If you decide to freelance, learn to display your confidence in your skills. You’re a subject matter expert in your field. Let your clients know. If they ask a question about what you can and can’t do, be honest and professional. Don’t downplay yourself unnecessarily. You need to pitch yourself as the best bang for the buck in the field.

One advantage of using the freelance services, like those mentioned above, is that they usually have a rating system. Customers give you a rating after you complete a job for them. Higher ratings look better to clients, making it more likely they will hire you. In order to achieve a high rating, you work will need to be done in a timely manner, and be of good quality. It will make a difference in how much work you get.

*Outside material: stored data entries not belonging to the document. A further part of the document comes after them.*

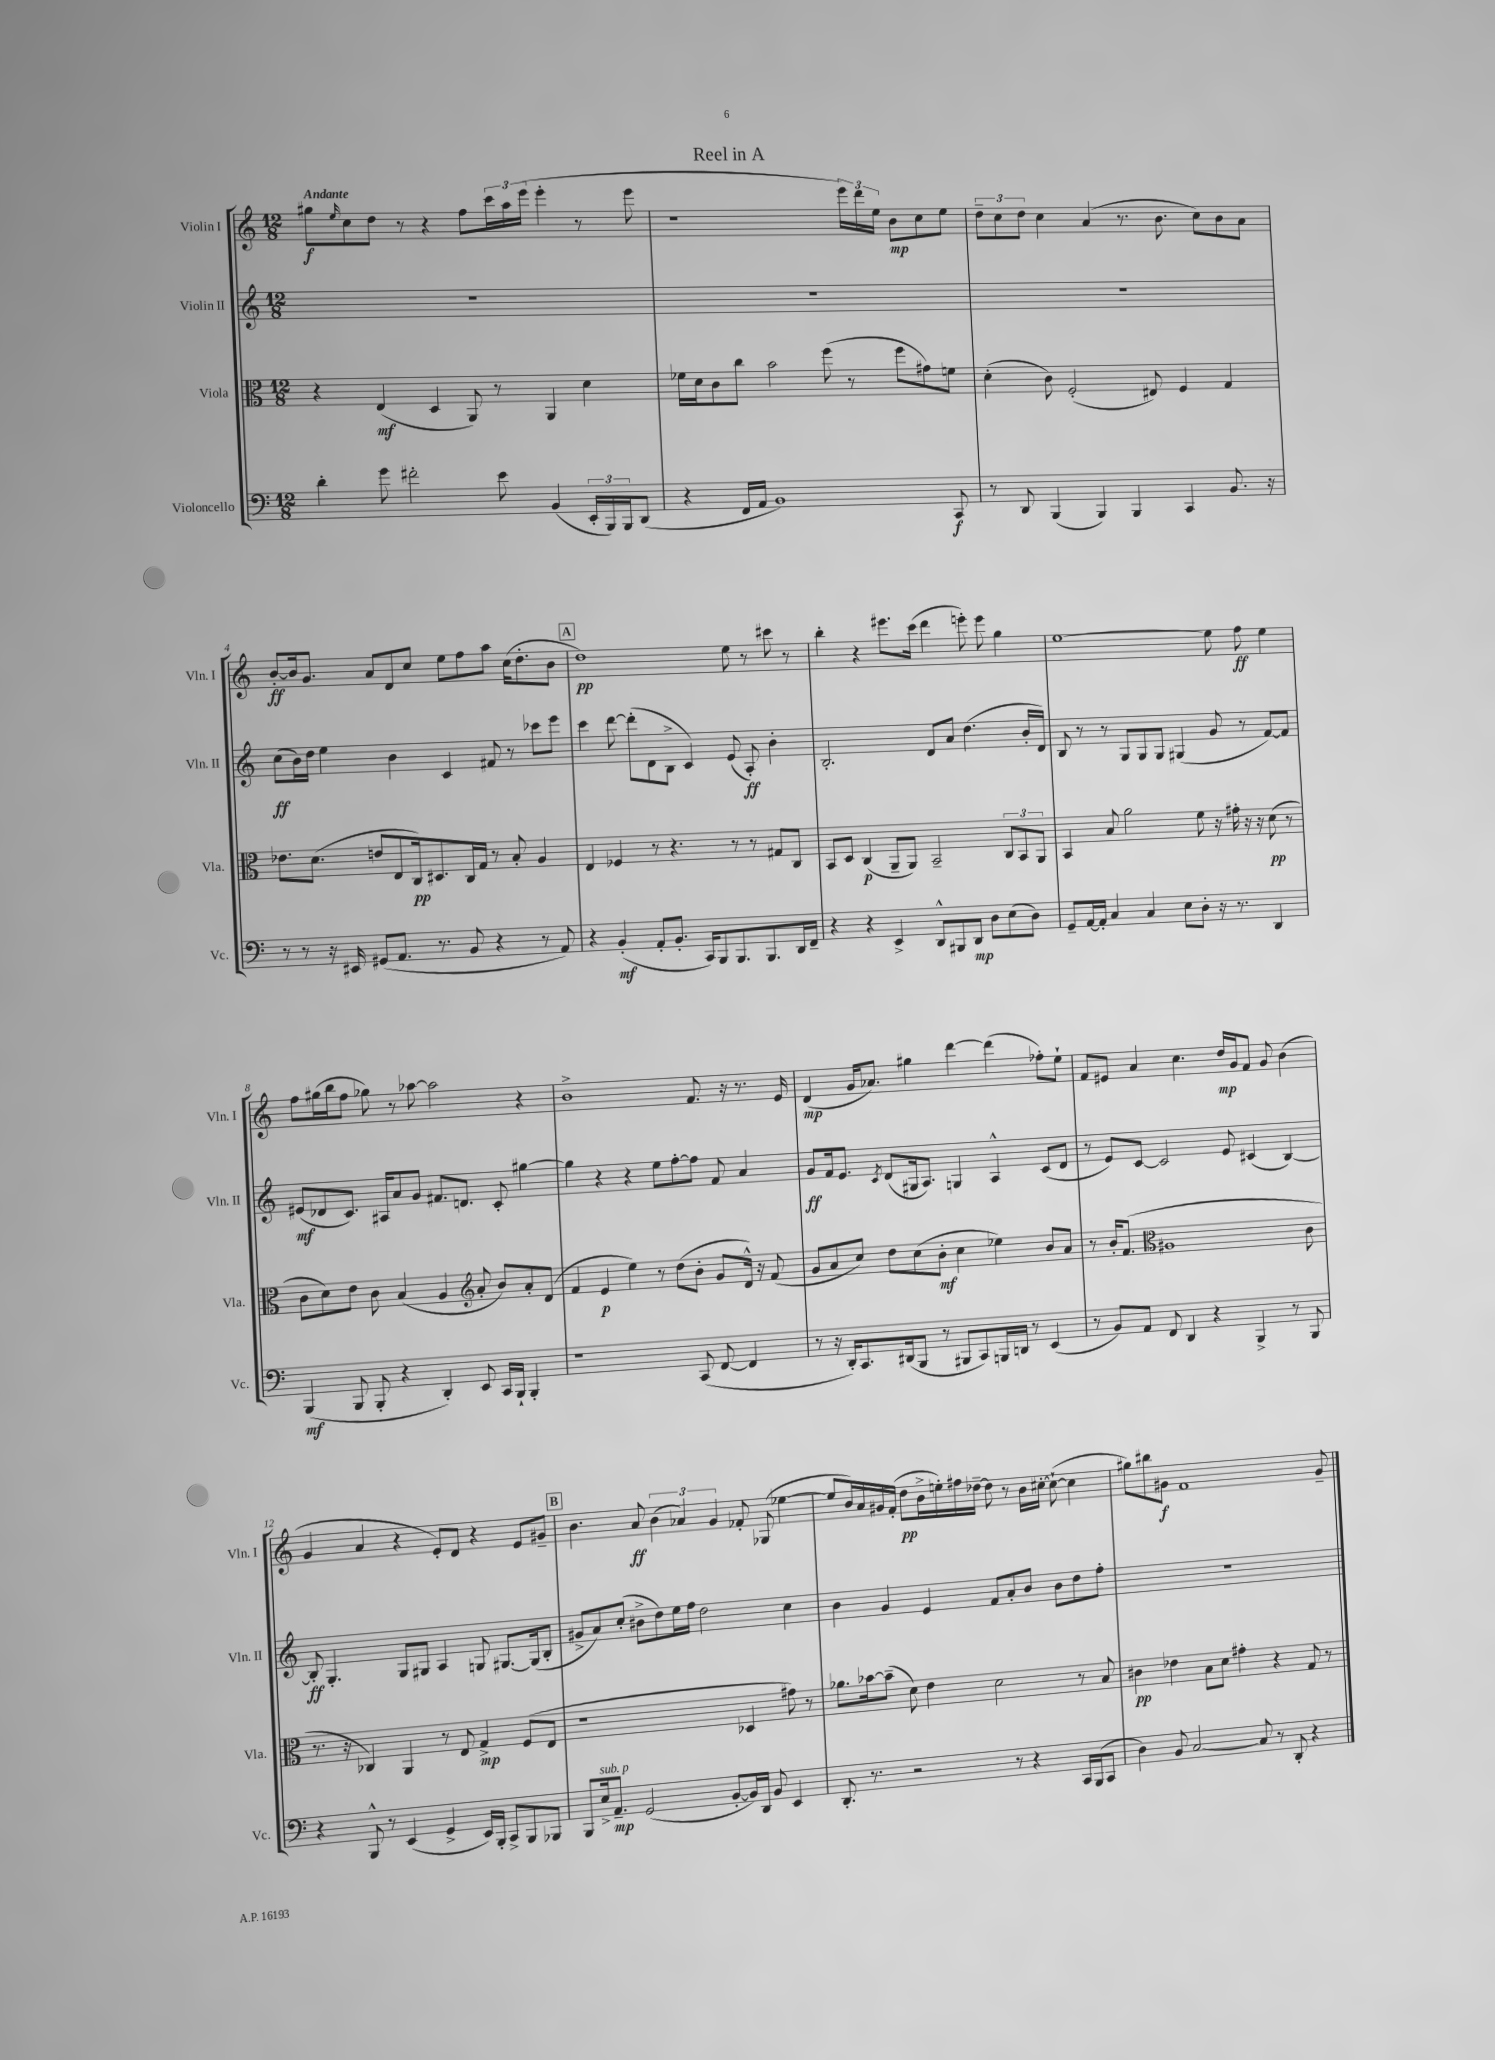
\header { title = "Reel in A" }
<<
\new StaffGroup <<
\new Staff = "s0" \with { instrumentName = "Violin I" shortInstrumentName = "Vln. I" } {
    \clef treble \key c \major \numericTimeSignature \time 12/8 \tempo "Andante"
    gis''8\f \grace { e''16 } c''8 d''8 r8 r4 f''8 \tuplet 3/2 { c'''16 a''16 e'''16( } e'''4-. r8 e'''8 |
    r1 \tuplet 3/2 { e'''16) d'''16 e''16 } b'8\mp c''8 e''8 |
    \tuplet 3/2 { d''8-- c''8 d''8 } c''4 a'4( r8. b'8. c''8) b'8 a'8 |
    b'8~-.\ff b'16 g'8. a'8 d'8 c''8 e''8 f''8 a''8 c''16( d''8.-. b'8 |
    \mark \markup { \box "A" } d''1\pp) e''8 r8 cis'''8 r8 |
    b''4-. r4 eis'''8. c'''16( d'''4 e'''8-.) e'''8 g''4 |
    e''1~ e''8 f''8\ff e''4 |
    f''8 gis''16( b''16 f''8 ges''8) r8 aes''8~ aes''2 r4 |
    b'1-> f'8. r16 r8. e'16 |
    d'4\mp( g'16 aes'8.) gis''4 d'''4~ d'''4( fes''8-.) e''8-! |
    f'8 eis'8 a'4 c''4. d''16\mp g'16 f'8 g'8 b'4( |
    g'4 a'4 r4 e'8-.) d'8 r4 e'8 gis'8-- |
    \mark \markup { \box "B" } b'4. a'8\ff \tuplet 3/2 { b'4( aes'4) g'4 } fes'8-. ges8( ees''4~ |
    ees''8 b'16) a'16 gis'16 f'16-.( d''8\pp b'16-> e''16-.) fis''16 des''16~-- des''8 r8 b'16 cis''16~-. cis''8~-!( cis''4 |
    gis''8) bis''8 gis'8\f f'1 gis'8-- \bar "|." |
}
\new Staff = "s1" \with { instrumentName = "Violin II" shortInstrumentName = "Vln. II" } {
    \clef treble \key c \major \numericTimeSignature \time 12/8
    R1. |
    R1. |
    R1. |
    c''8\ff( b'16) d''16 e''4 b'4 c'4 fis'8 r8 ces'''8 e'''8 |
    \mark \markup { \box "A" } c'''4 d'''8~ d'''8-.( d'8 b8-> c'4) e'8( a8-.\ff) b'4-. |
    b2.-. d'8 a'8 d''4.( b'16-. d'16) |
    b8 r8 r8 g8 g8 g8 gis4( g'8 r8 f'8~) f'8 |
    eis'8\mf( des'8 c'8.) ais16 a'8 g'8 fis'8. d'8. c'8-. gis''4~ |
    gis''4 r4 r4 e''8 f''8~-. f''8 f'8 a'4 |
    g'8\ff f'16 e'8. \acciaccatura { c'8 } d'8( gis16 a8.) g4 a4-^ c'8( d'8 |
    r8 e'8) c'8~ c'2 e'8 cis'4( b4~) |
    b8-.\ff g4.-. g8 gis8 a4 g8 gis8.~ gis16( b8-. |
    \mark \markup { \box "B" } gis'8-> a'8) c''8-.( bis'8-> d''8) e''16 f''16 d''2 c''4 |
    b'4 g'4 e'4 f'8 a'8-. b'8 b'8 d''8 f''8-. |
    R1. \bar "|." |
}
\new Staff = "s2" \with { instrumentName = "Viola" shortInstrumentName = "Vla." } {
    \clef alto \key c \major \numericTimeSignature \time 12/8
    r4 e4\mf( d4 a,8) r8 a,4 d'4 |
    fes'16 d'16 c'8 c''8 b'2 f''8( r8 f''8 gis'8) f'8 |
    d'4-.( c'8) f2-.( eis8) f4 g4 |
    ees'8. d'8.( e'8 e8 c16\pp) dis8. c16 g16 r8 b8-. a4 |
    \mark \markup { \box "A" } e4 fes4 r8 r4. r8 r8 gis8 c8 |
    b,8 d8 c4\p( a,8-- a,8) b,2-- \tuplet 3/2 { c8 b,8 a,8 } |
    b,4 b8 a'2 f'8 r16 gis'16-. r16 r16 d'8\pp( r8 |
    c'8 d'8) e'8 c'8 b4( a4 \clef treble a'8-. b'8) a'8-. d'8( |
    f'4 e'4\p e''4) r8 d''8( b'8-. g'8 d'16-^) r16 f'8( |
    g'8 a'8 c''8) d''8 c''8( b'8-.\mf c''4 ees''4) b'8 a'8 |
    r8 b'16-. f'8.( \clef alto ais1 c'8 |
    r8. r16 ces4) a,4 r8 e8 g4->\mp f8( e8 |
    \mark \markup { \box "B" } r1 des4 gis'8) r8 |
    aes'8. bes'16~ bes'8--( d'8) e'4 d'2 r8 b8 |
    cis'4\pp ees'4 b8 d'8 gis'4-. r4 g8 r8 \bar "|." |
}
\new Staff = "s3" \with { instrumentName = "Violoncello" shortInstrumentName = "Vc." } {
    \clef bass \key c \major \numericTimeSignature \time 12/8
    d'4-. g'8 fis'2-. e'8 b,4( \tuplet 3/2 { e,16-. b,,16) b,,16 } d,8( |
    r4 f,16 a,16 b,1) c,8\f |
    r8 d,8 b,,4( b,,4) b,,4 c,4 b,8. r16 |
    r8 r8 r16 eis,16 gis,8( a,8. r8. b,8 r4 r8 a,8) |
    \mark \markup { \box "A" } r4 b,4-.\mf( a,8-. b,8.-. c,16) b,,8 b,,8. b,,8. d,16 f,16-- |
    r4 r4 e,4-> d,8-^ bis,,8 d,8\mp d8 e8( d8) |
    g,8-- a,16~ a,16-. c4 c4 e8 d8-. r16 r8. d,4 |
    b,,4\mf( b,,8 b,,8-. r4 d,4-.) e,8 c,16 b,,16-! b,,4-. |
    r1 c,8( f,8~ f,4 |
    r8 r16 d,16-.) c,8. dis,16( b,,8 r8 bis,,8 c,8) b,,16 d,16 r8 e,4( |
    r8 b,8) a,8 f,8 d,4 r4 b,,4-> r8 b,,8 |
    r4 b,,8-^ r8 e,4( g,4-> e,16) b,,16-. c,8-> b,,8 bes,,8 |
    \mark \markup { \box "B" } b,,8 e16->^\markup { \italic "sub. p" } a,8.--\mp g,2( b,8~-. b,16) d,16 b,8 e,4 |
    d,8.-. r8. r2 r8 r4 c,16 b,,16( c,8 |
    d4) b,8 c2~ c8 r8 d,8-. r4 \bar "|." |
}
>>
>>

If you were in a leadership position, you’ll find that your time management skills will come in handy and help make you a standout as a freelancer. Many clients are concerned about freelancers hitting the deadlines they set. Fortunately for us military veterans, we know a lot about meeting tough deadlines. Clients rarely ask for anything like 100% battalion gunnery certification in two days with 25% of your equipment functioning and three NCOs available, so don’t be intimidated.

Give Freelancing a Shot

If all of this sounds interesting to you, go ahead and give freelancing a try. It’s an interesting new avenue to explore, whether you are a writer, a web developer, a graphic designer, an accountant, or just about anything else. The key to freelancing is the key to all business: find something you have that other people want and sell it to them.

Kathryn Zurmehly served as an Army Officer for five years, reaching the rank of Captain (O-3) and learning a bit along the way.